Extracted records:
━━━━━━━━━━━━━━━━

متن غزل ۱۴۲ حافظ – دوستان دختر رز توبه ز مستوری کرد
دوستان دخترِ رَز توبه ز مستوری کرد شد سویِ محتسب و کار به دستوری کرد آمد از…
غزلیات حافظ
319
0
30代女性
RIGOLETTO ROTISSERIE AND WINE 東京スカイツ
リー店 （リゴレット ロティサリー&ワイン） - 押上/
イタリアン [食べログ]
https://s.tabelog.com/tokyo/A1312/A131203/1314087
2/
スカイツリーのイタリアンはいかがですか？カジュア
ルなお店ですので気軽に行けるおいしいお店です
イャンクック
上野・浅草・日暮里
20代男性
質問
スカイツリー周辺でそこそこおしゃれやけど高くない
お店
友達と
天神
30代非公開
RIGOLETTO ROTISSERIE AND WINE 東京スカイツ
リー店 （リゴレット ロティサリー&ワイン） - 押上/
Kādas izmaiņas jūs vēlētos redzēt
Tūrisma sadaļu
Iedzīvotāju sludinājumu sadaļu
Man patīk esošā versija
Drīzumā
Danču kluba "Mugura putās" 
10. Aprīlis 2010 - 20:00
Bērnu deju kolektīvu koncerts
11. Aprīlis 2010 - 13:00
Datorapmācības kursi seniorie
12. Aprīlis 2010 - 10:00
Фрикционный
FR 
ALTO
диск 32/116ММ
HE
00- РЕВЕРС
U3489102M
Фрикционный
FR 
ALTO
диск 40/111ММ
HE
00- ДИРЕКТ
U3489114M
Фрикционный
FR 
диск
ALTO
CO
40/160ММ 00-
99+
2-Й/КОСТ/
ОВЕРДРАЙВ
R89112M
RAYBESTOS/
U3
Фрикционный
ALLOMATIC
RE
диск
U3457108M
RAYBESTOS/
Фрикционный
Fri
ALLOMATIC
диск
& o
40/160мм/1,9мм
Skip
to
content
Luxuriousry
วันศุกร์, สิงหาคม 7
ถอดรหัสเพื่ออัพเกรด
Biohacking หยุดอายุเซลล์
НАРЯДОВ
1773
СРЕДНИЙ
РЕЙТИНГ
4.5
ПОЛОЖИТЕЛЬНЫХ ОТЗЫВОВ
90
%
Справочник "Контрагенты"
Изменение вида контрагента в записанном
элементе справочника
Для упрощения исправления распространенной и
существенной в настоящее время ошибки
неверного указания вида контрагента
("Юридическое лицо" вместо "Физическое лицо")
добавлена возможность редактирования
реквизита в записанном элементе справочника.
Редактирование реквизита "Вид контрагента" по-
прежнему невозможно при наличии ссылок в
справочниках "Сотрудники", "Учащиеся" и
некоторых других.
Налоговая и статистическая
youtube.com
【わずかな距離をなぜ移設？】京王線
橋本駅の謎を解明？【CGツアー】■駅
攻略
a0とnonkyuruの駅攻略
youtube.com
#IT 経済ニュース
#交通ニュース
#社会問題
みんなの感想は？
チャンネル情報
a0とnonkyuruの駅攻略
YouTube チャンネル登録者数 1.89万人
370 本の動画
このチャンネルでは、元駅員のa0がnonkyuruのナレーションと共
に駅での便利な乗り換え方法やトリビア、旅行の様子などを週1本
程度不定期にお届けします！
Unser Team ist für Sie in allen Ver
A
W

━━━━━━━━━━━━━━━━

Job:
Give back the whole of the data above, exactly as written.

Task solution:
متن غزل ۱۴۲ حافظ – دوستان دختر رز توبه ز مستوری کرد
دوستان دخترِ رَز توبه ز مستوری کرد شد سویِ محتسب و کار به دستوری کرد آمد از…
غزلیات حافظ
319
0
30代女性
RIGOLETTO ROTISSERIE AND WINE 東京スカイツ
リー店 （リゴレット ロティサリー&ワイン） - 押上/
イタリアン [食べログ]
https://s.tabelog.com/tokyo/A1312/A131203/1314087
2/
スカイツリーのイタリアンはいかがですか？カジュア
ルなお店ですので気軽に行けるおいしいお店です
イャンクック
上野・浅草・日暮里
20代男性
質問
スカイツリー周辺でそこそこおしゃれやけど高くない
お店
友達と
天神
30代非公開
RIGOLETTO ROTISSERIE AND WINE 東京スカイツ
リー店 （リゴレット ロティサリー&ワイン） - 押上/
Kādas izmaiņas jūs vēlētos redzēt
Tūrisma sadaļu
Iedzīvotāju sludinājumu sadaļu
Man patīk esošā versija
Drīzumā
Danču kluba "Mugura putās" 
10. Aprīlis 2010 - 20:00
Bērnu deju kolektīvu koncerts
11. Aprīlis 2010 - 13:00
Datorapmācības kursi seniorie
12. Aprīlis 2010 - 10:00
Фрикционный
FR 
ALTO
диск 32/116ММ
HE
00- РЕВЕРС
U3489102M
Фрикционный
FR 
ALTO
диск 40/111ММ
HE
00- ДИРЕКТ
U3489114M
Фрикционный
FR 
диск
ALTO
CO
40/160ММ 00-
99+
2-Й/КОСТ/
ОВЕРДРАЙВ
R89112M
RAYBESTOS/
U3
Фрикционный
ALLOMATIC
RE
диск
U3457108M
RAYBESTOS/
Фрикционный
Fri
ALLOMATIC
диск
& o
40/160мм/1,9мм
Skip
to
content
Luxuriousry
วันศุกร์, สิงหาคม 7
ถอดรหัสเพื่ออัพเกรด
Biohacking หยุดอายุเซลล์
НАРЯДОВ
1773
СРЕДНИЙ
РЕЙТИНГ
4.5
ПОЛОЖИТЕЛЬНЫХ ОТЗЫВОВ
90
%
Справочник "Контрагенты"
Изменение вида контрагента в записанном
элементе справочника
Для упрощения исправления распространенной и
существенной в настоящее время ошибки
неверного указания вида контрагента
("Юридическое лицо" вместо "Физическое лицо")
добавлена возможность редактирования
реквизита в записанном элементе справочника.
Редактирование реквизита "Вид контрагента" по-
прежнему невозможно при наличии ссылок в
справочниках "Сотрудники", "Учащиеся" и
некоторых других.
Налоговая и статистическая
youtube.com
【わずかな距離をなぜ移設？】京王線
橋本駅の謎を解明？【CGツアー】■駅
攻略
a0とnonkyuruの駅攻略
youtube.com
#IT 経済ニュース
#交通ニュース
#社会問題
みんなの感想は？
チャンネル情報
a0とnonkyuruの駅攻略
YouTube チャンネル登録者数 1.89万人
370 本の動画
このチャンネルでは、元駅員のa0がnonkyuruのナレーションと共
に駅での便利な乗り換え方法やトリビア、旅行の様子などを週1本
程度不定期にお届けします！
Unser Team ist für Sie in allen Ver
A
W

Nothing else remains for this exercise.